::: EXERCISE MATERIALS :::

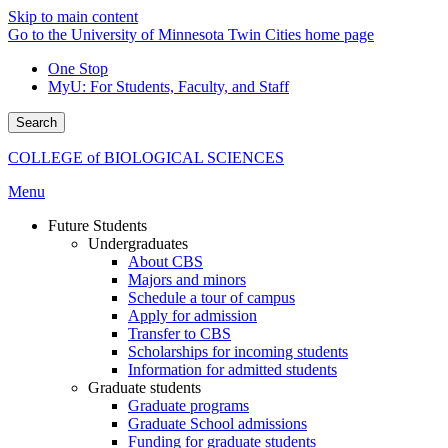
Skip to main content
Go to the University of Minnesota Twin Cities home page
One Stop
MyU
: For Students, Faculty, and Staff
Search
COLLEGE of BIOLOGICAL SCIENCES
Menu
Future Students
Undergraduates
About CBS
Majors and minors
Schedule a tour of campus
Apply for admission
Transfer to CBS
Scholarships for incoming students
Information for admitted students
Graduate students
Graduate programs
Graduate School admissions
Funding for graduate students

:::

◆ WHAT NEEDS TO BE DONE:
An exact retyping of the lines from the one with "Schedule a tour of campus" to the end of the material above, with both ends included and nothing added, is the required answer.

◆ RESULT:
Schedule a tour of campus
Apply for admission
Transfer to CBS
Scholarships for incoming students
Information for admitted students
Graduate students
Graduate programs
Graduate School admissions
Funding for graduate students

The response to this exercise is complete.